I see you as someone who struggles with a great deal of weight and as someone who has allowed his weight to create anguish and turmoil within himself. At times when you speak in the catbox or when your writeups read as angry diatribes, I find myself feeling your pain, the pain of someone who carries a great deal of anger within himself. Anger turns to hurt and hurt demands reaction, and for someone with as much pride as yourself, that reaction tends towards raging against those things you feel are responsible for your pain. It is not a simple cause and effect situation where this makes you do that, but I think it is a culmination of years of feeling you have been wronged by people in your life and wronged by the culture and society around you. I've been there and I know how it builds up until it explodes and you just want to curse everyone in sight because you are unhappy, walking the razor's edge of misery, and feeling that because you are a man it is wrong to admit weakness and that instead you must fight to get what you deserve in whatever way you can.

I've learned over time and experience with my own struggles with anger and indignation that the only real answer is forgiveness, followed by mediation, compromise, sacrifice and acceptance when it comes to our struggles with individuals who we feel attacked, vilified and belittled by. At times we must move on and leave the struggles in the past, but more often than not I've learned that when we avoid the nasty and pointlessness of conflict we can learn to understand that we all see things from different points of view, and in different shades of gray. Our problems come from an insistence on seeing everything in black and white, right and wrong, good and evil, and from avoiding the understanding that no one thinks they are wrong and no one thinks they are evil. We are all simply just who we are.

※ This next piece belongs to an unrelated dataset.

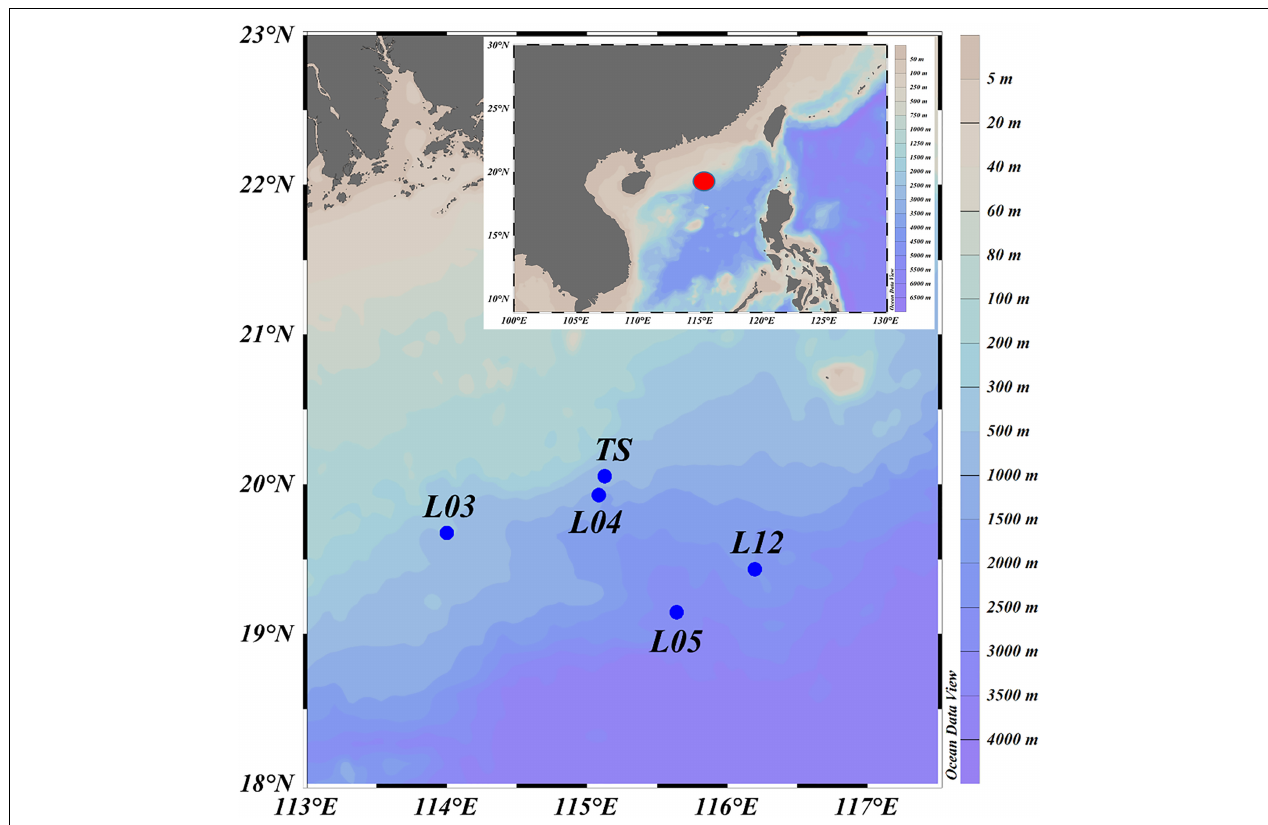
FIGURE 1 | Map of sample collection locations (L03, L04, L05, and L12 are the stations used in the National Key Program for Basic Research. TS is a time series station. The red dot represents the study area in the detail map below).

I am not right, because to claim I am right is to become righteous myself, so all I offer you is these words, what I have learned in my journey through this life is important to maintain balance, happiness and peace in my life. I've worked at times to resolve old conflicts in my life, to restore the things that were important to me, and it took time, hard work as well as a great deal of forgiveness and acceptance, both for others and for myself, for I have been wrong far more often than I have been right in this life and I don't expect that to change any time in the near future.

I am as you, a deeply flawed human being trying to make his way in this life the best that I can. We come from different corners and different perspectives. I've never tried to argue with you, even though my opinions on many things are very different from yours, because there is little, if anything, to be gained from such an endeavor. I've tried to bring a little laugh here and there ("University of Maryland girls are obsessed with the writings of GentlemanJim"). Somehow I can see that behind your defenses and your anger there is a man with a very good and honest heart who wishes his life could be different, with less weight and less of a struggle when it comes to the things that matter to you. Sometimes you end up learning that the things you thought were important for one reason are important in ways you never were able to see before.

And I am deeply saddened by the tale of your unhappy Christmas. Truly I am, and it was that which drove me to write this to you and to post it publicly, as I believe it is the best possible way to do whatever it is that I find myself doing so often these days. I can't rescue you. I'm merely a broken down wretch finding his own way through the forest. We can only truly help ourselves. We are our own salvation. Where the spirit leads us...

A little tidbit someone asked me to pass along... you cannot teach unless you are willing to learn and you cannot learn unless you are willing to teach.

Take care, my brother, and may you live to see your dawn.